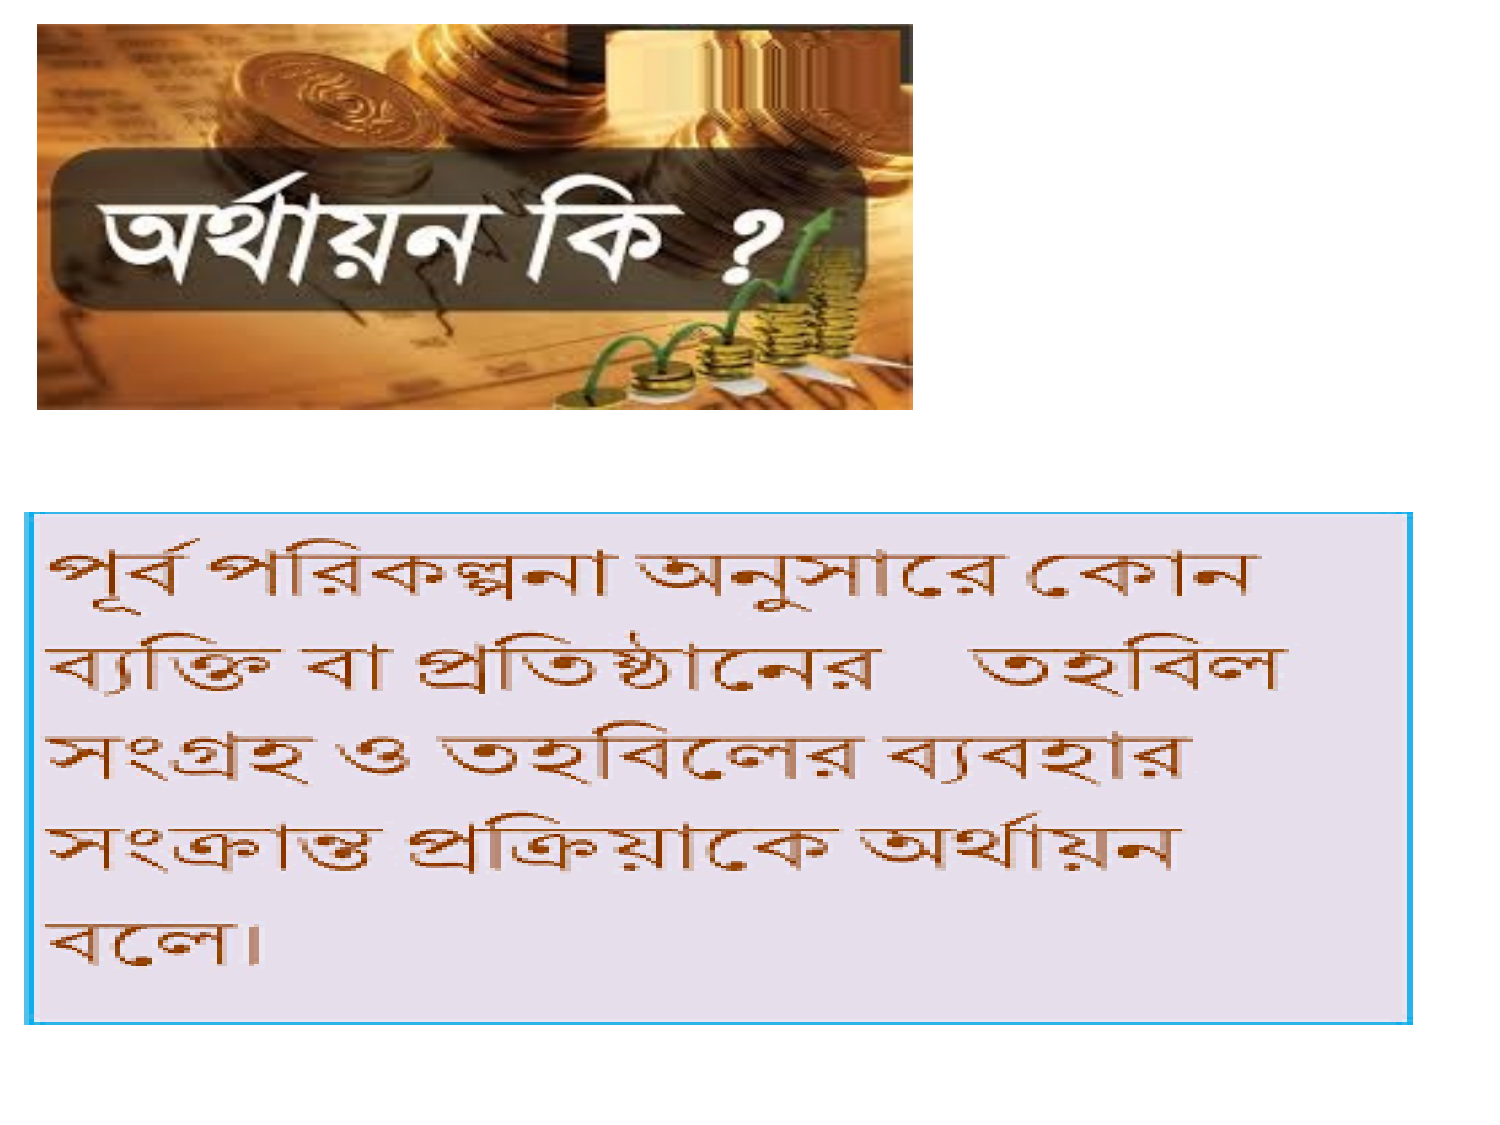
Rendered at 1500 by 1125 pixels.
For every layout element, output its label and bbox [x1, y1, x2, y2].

picture [37, 24, 913, 411]
picture [24, 512, 1413, 1026]
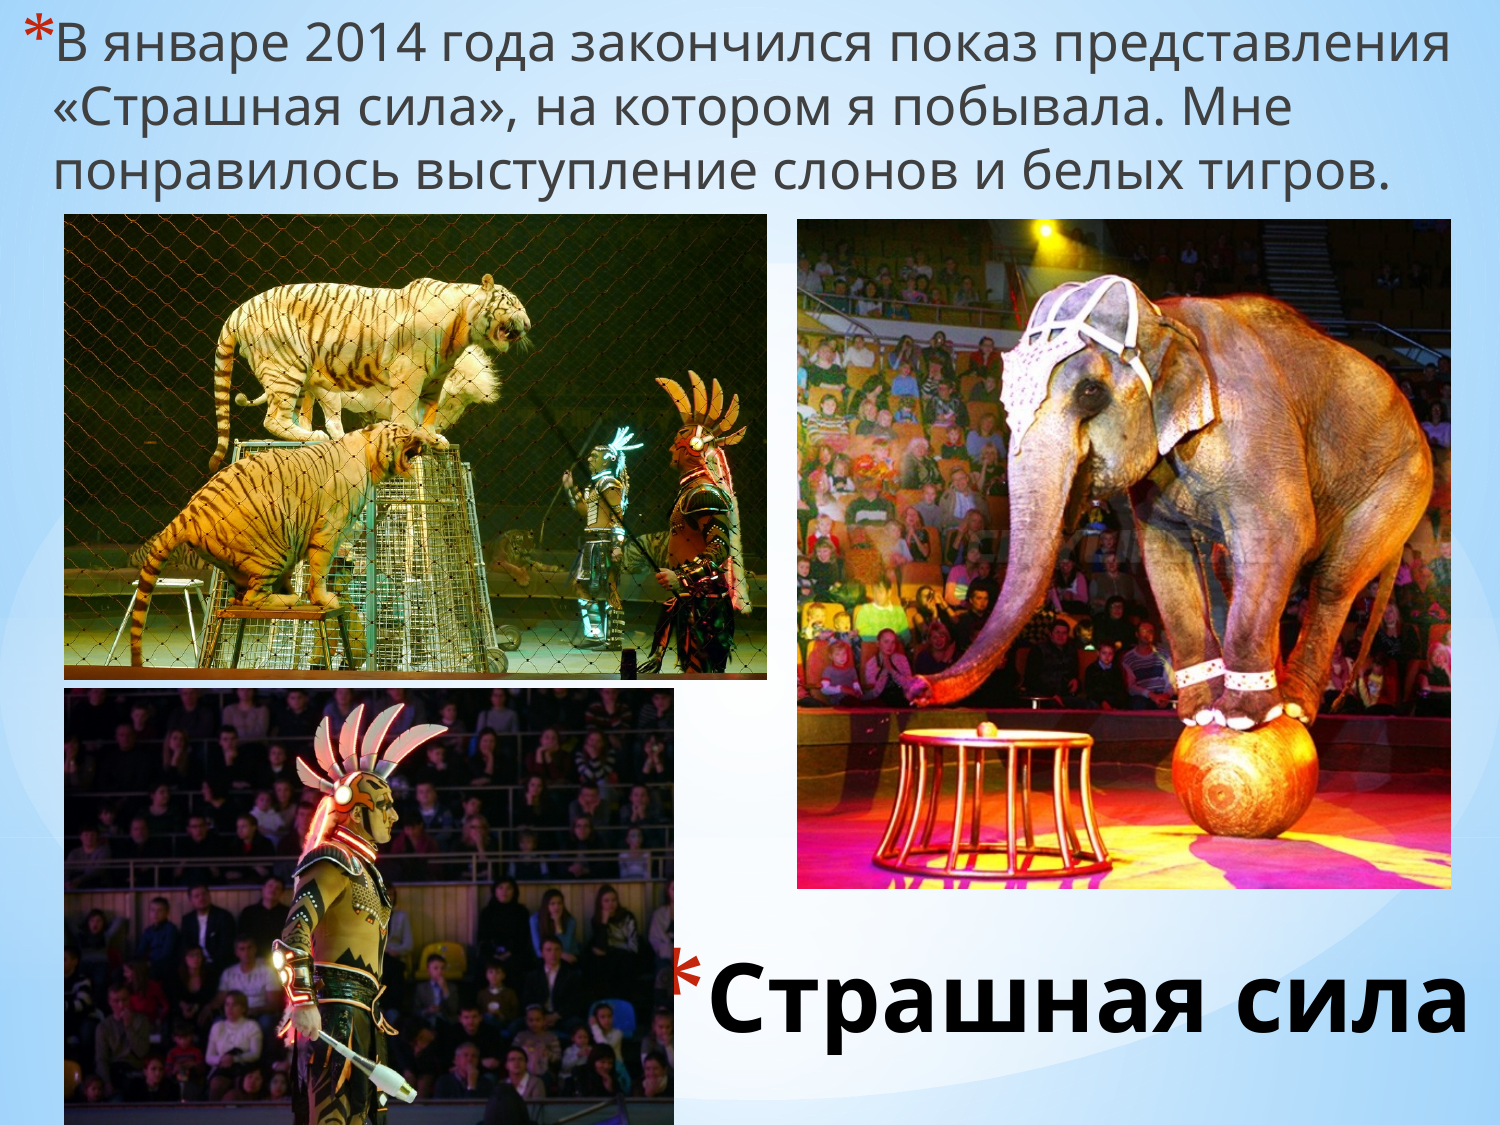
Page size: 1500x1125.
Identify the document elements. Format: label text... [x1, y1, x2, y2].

picture [796, 219, 1451, 889]
picture [64, 214, 767, 681]
title Страшная сила [680, 928, 1488, 1117]
list В январе 2014 года закончился показ представления «Страшная сила», на котором я побывала. Мне понравилось выступление слонов и белых тигров. [0, 0, 1500, 256]
picture [64, 688, 674, 1125]
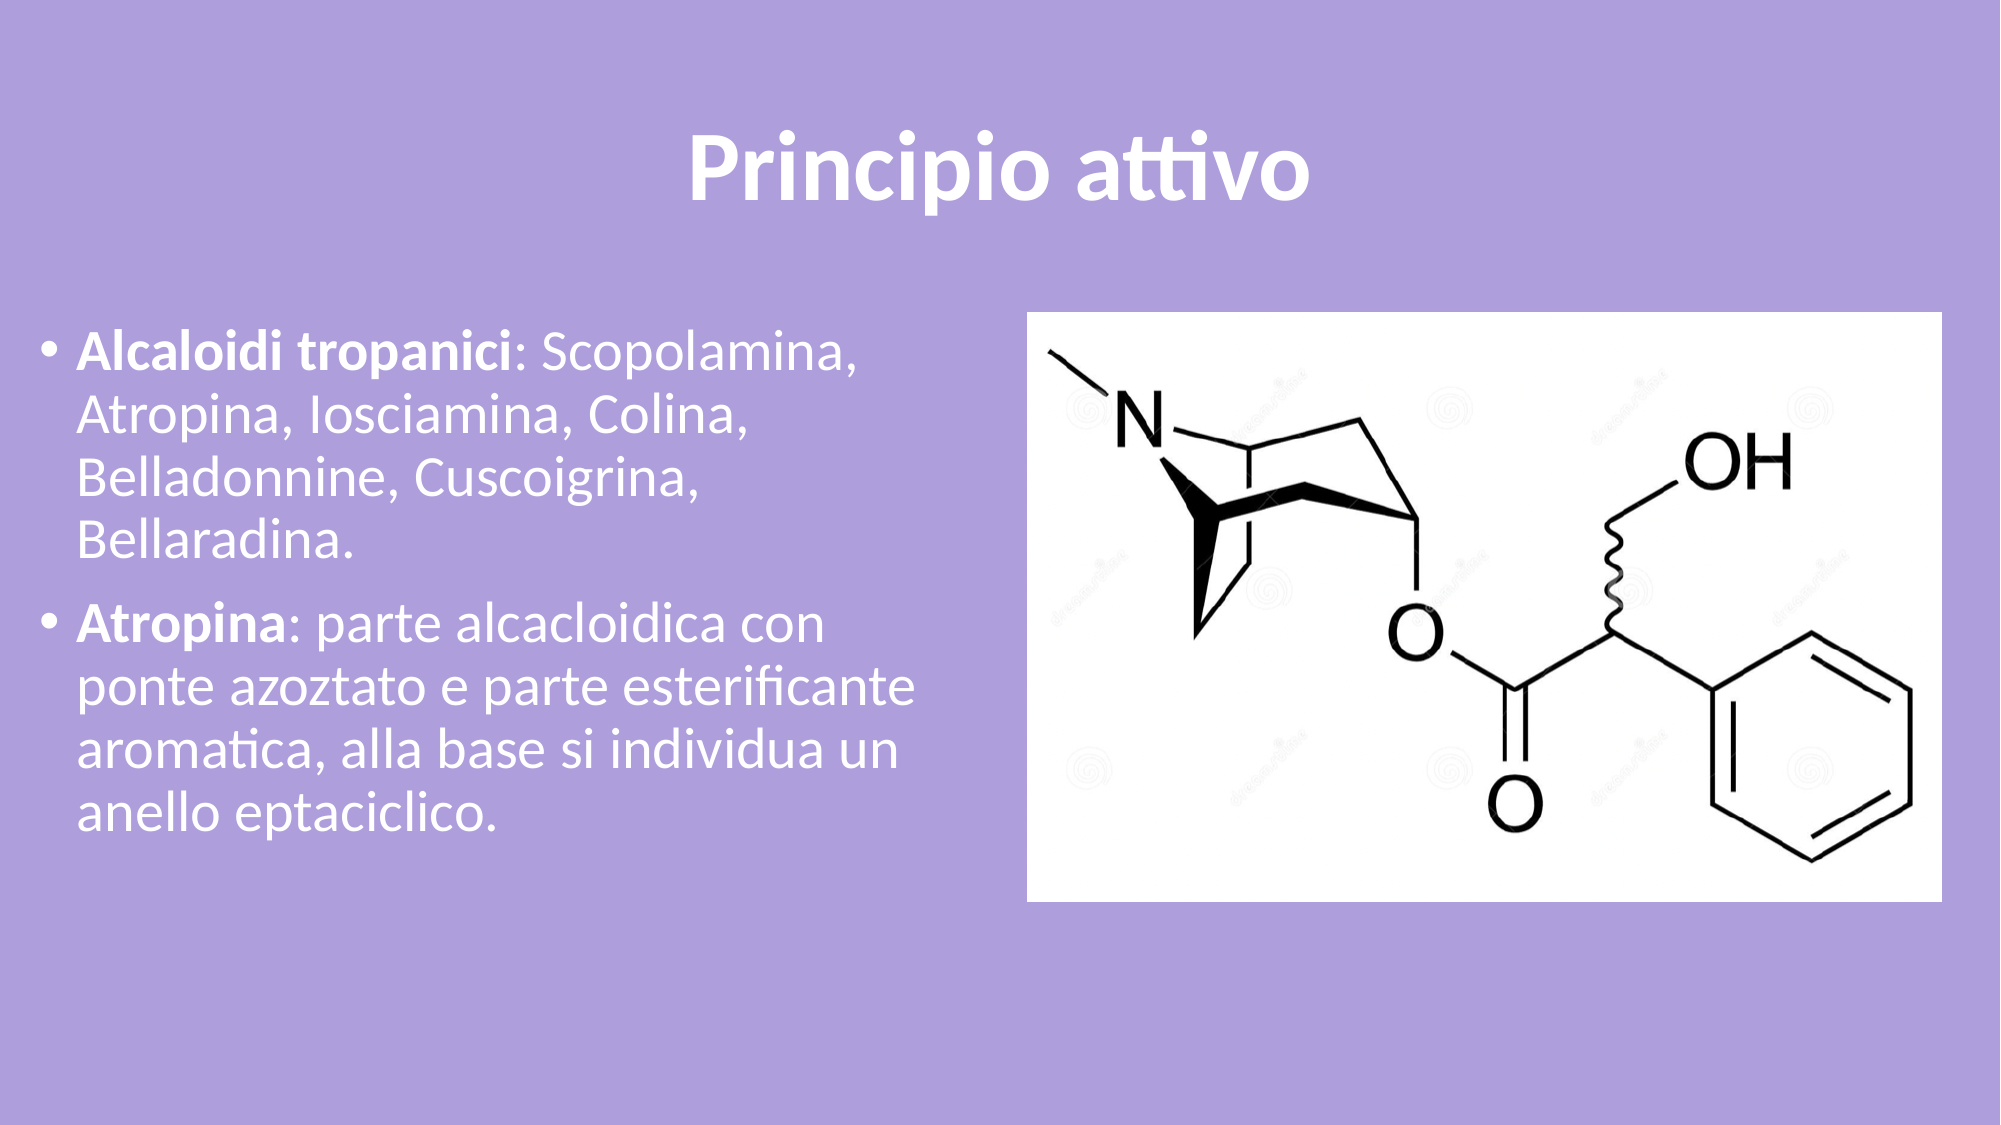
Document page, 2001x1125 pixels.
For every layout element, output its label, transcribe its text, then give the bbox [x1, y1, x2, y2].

§ **EXERCISE**
Copy the data word for word. Pictures do not go in the copy.

§ **RESULT FOR THIS EXERCISE**
Rendered at 1500 by 1125 pixels.
For every layout element, output its label and bbox [x1, y1, x2, y2].

picture [37, 24, 913, 411]
picture [24, 512, 1413, 1026]
Page size: 1500x1125.
Identify the document elements. Format: label text... [x1, y1, x2, y2].

picture [796, 219, 1451, 889]
picture [64, 214, 767, 681]
title Страшная сила [680, 928, 1488, 1117]
list В январе 2014 года закончился показ представления «Страшная сила», на котором я побывала. Мне понравилось выступление слонов и белых тигров. [0, 0, 1500, 256]
picture [64, 688, 674, 1125]
Document page, 2001x1125 pixels.
For every layout element, output its label, transcribe its text, then give the bbox [x1, y1, x2, y2].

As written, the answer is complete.